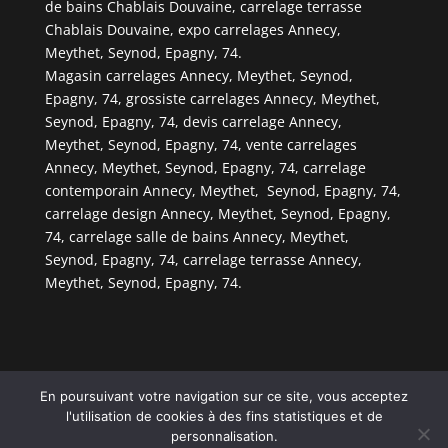
de bains Chablais Douvaine, carrelage terrasse
Chablais Douvaine, expo carrelages Annecy,
Meythet, Seynod, Epagny, 74.
Magasin carrelages Annecy, Meythet, Seynod,
Epagny, 74, grossiste carrelages Annecy, Meythet,
Seynod, Epagny, 74, devis carrelage Annecy,
Meythet, Seynod, Epagny, 74, vente carrelages
Annecy, Meythet, Seynod, Epagny, 74, carrelage
contemporain Annecy, Meythet, Seynod, Epagny, 74,
carrelage design Annecy, Meythet, Seynod, Epagny,
74, carrelage salle de bains Annecy, Meythet,
Seynod, Epagny, 74, carrelage terrasse Annecy,
Meythet, Seynod, Epagny, 74.
En poursuivant votre navigation sur ce site, vous acceptez
© Copyright
808
2026 -
ws
-
Les Entreprises Locales
l'utilisation de cookies à des fins statistiques et de
-
Mentions Légales – RGPD – Protection de la vie
personnalisation.
privée – Gestion des cookies - Médiateur de la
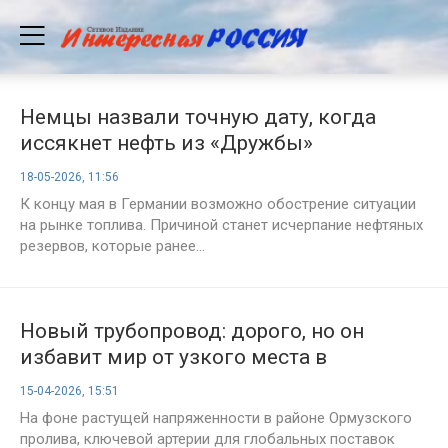
Немцы назвали точную дату, когда
иссякнет нефть из «Дружбы»
18-05-2026, 11:56
К концу мая в Германии возможно обострение ситуации
на рынке топлива. Причиной станет исчерпание нефтяных
резервов, которые ранее...
Новый трубопровод: дорого, но он
избавит мир от узкого места в
Ормузском проливе
15-04-2026, 15:51
На фоне растущей напряженности в районе Ормузского
пролива, ключевой артерии для глобальных поставок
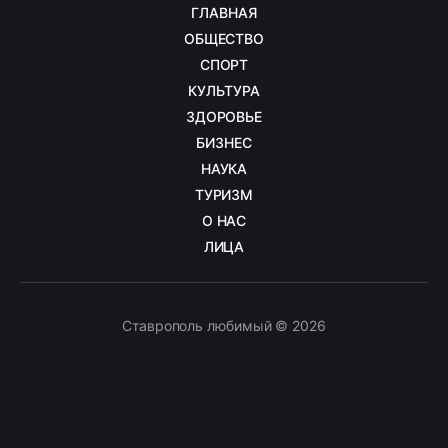
ГЛАВНАЯ
ОБЩЕСТВО
СПОРТ
КУЛЬТУРА
ЗДОРОВЬЕ
БИЗНЕС
НАУКА
ТУРИЗМ
О НАС
ЛИЦА
Ставрополь любимый © 2026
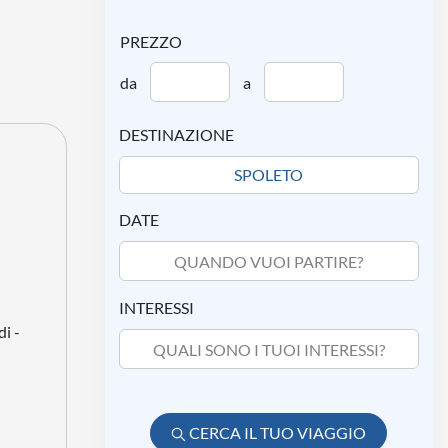
PREZZO
da
a
DESTINAZIONE
DATE
QUANDO VUOI PARTIRE?
INTERESSI
di -
QUALI SONO I TUOI INTERESSI?
CERCA IL TUO VIAGGIO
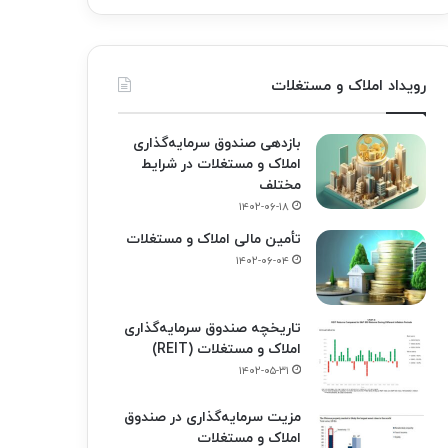
رویداد املاک و مستغلات
بازدهی صندوق سرمایه‌گذاری
املاک و مستغلات در شرایط
مختلف
۱۴۰۲-۰۶-۱۸
تأمین مالی املاک و مستغلات
۱۴۰۲-۰۶-۰۴
تاریخچه صندوق سرمایه‌گذاری
املاک و مستغلات (REIT)
۱۴۰۲-۰۵-۳۱
مزیت سرمایه‌گذاری در صندوق
املاک و مستغلات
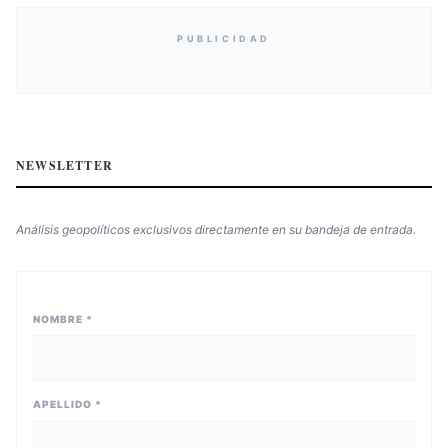
PUBLICIDAD
NEWSLETTER
Análisis geopolíticos exclusivos directamente en su bandeja de entrada.
NOMBRE *
APELLIDO *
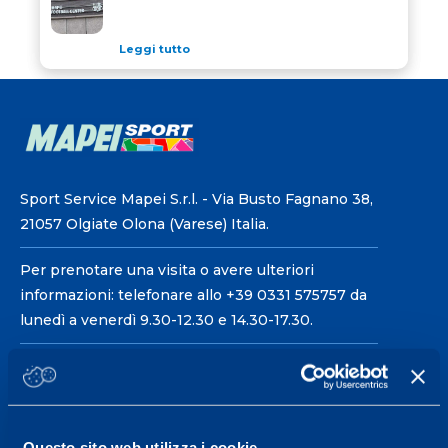
Leggi tutto
Sport Service Mapei S.r.l. - Via Busto Fagnano 38,
21057 Olgiate Olona (Varese) Italia.
Per prenotare una visita o avere ulteriori
informazioni: telefonare allo +39 0331 575757 da
lunedì a venerdì 9.30-12.30 e 14.30-17.30.
ORARI DI APERTURA RECEPTION
Da Lunedì al Venerdì
08.30 - 18.30
Questo sito web utilizza i cookie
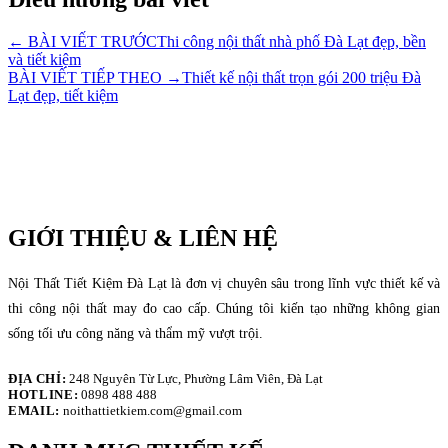
← BÀI VIẾT TRƯỚC
Thi công nội thất nhà phố Đà Lạt đẹp, bền
và tiết kiệm
BÀI VIẾT TIẾP THEO →
Thiết kế nội thất trọn gói 200 triệu Đà
Lạt đẹp, tiết kiệm
GIỚI THIỆU & LIÊN HỆ
Nội Thất Tiết Kiệm Đà Lạt là đơn vị chuyên sâu trong lĩnh vực thiết kế và
thi công nội thất may đo cao cấp. Chúng tôi kiến tạo những không gian
sống tối ưu công năng và thẩm mỹ vượt trội.
ĐỊA CHỈ:
248 Nguyên Từ Lực, Phường Lâm Viên, Đà Lạt
HOTLINE:
0898 488 488
EMAIL:
noithattietkiem.com@gmail.com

═══

## [Task directions]
Rewrite the text above as a JSON list of strings, one string per line, starting with the first line and going on through the line containing "CERCA IL TUO VIAGGIO", with both ends included. Leave out blank lines and the pictures.

## [Written solution]
[
  "de bains Chablais Douvaine, carrelage terrasse",
  "Chablais Douvaine, expo carrelages Annecy,",
  "Meythet, Seynod, Epagny, 74.",
  "Magasin carrelages Annecy, Meythet, Seynod,",
  "Epagny, 74, grossiste carrelages Annecy, Meythet,",
  "Seynod, Epagny, 74, devis carrelage Annecy,",
  "Meythet, Seynod, Epagny, 74, vente carrelages",
  "Annecy, Meythet, Seynod, Epagny, 74, carrelage",
  "contemporain Annecy, Meythet, Seynod, Epagny, 74,",
  "carrelage design Annecy, Meythet, Seynod, Epagny,",
  "74, carrelage salle de bains Annecy, Meythet,",
  "Seynod, Epagny, 74, carrelage terrasse Annecy,",
  "Meythet, Seynod, Epagny, 74.",
  "En poursuivant votre navigation sur ce site, vous acceptez",
  "© Copyright",
  "808",
  "2026 -",
  "ws",
  "-",
  "Les Entreprises Locales",
  "l'utilisation de cookies à des fins statistiques et de",
  "-",
  "Mentions Légales – RGPD – Protection de la vie",
  "personnalisation.",
  "privée – Gestion des cookies - Médiateur de la",
  "Немцы назвали точную дату, когда",
  "иссякнет нефть из «Дружбы»",
  "18-05-2026, 11:56",
  "К концу мая в Германии возможно обострение ситуации",
  "на рынке топлива. Причиной станет исчерпание нефтяных",
  "резервов, которые ранее...",
  "Новый трубопровод: дорого, но он",
  "избавит мир от узкого места в",
  "Ормузском проливе",
  "15-04-2026, 15:51",
  "На фоне растущей напряженности в районе Ормузского",
  "пролива, ключевой артерии для глобальных поставок",
  "ГЛАВНАЯ",
  "ОБЩЕСТВО",
  "СПОРТ",
  "КУЛЬТУРА",
  "ЗДОРОВЬЕ",
  "БИЗНЕС",
  "НАУКА",
  "ТУРИЗМ",
  "О НАС",
  "ЛИЦА",
  "Ставрополь любимый © 2026",
  "PREZZO",
  "da",
  "a",
  "DESTINAZIONE",
  "DATE",
  "QUANDO VUOI PARTIRE?",
  "INTERESSI",
  "di -",
  "QUALI SONO I TUOI INTERESSI?",
  "CERCA IL TUO VIAGGIO"
]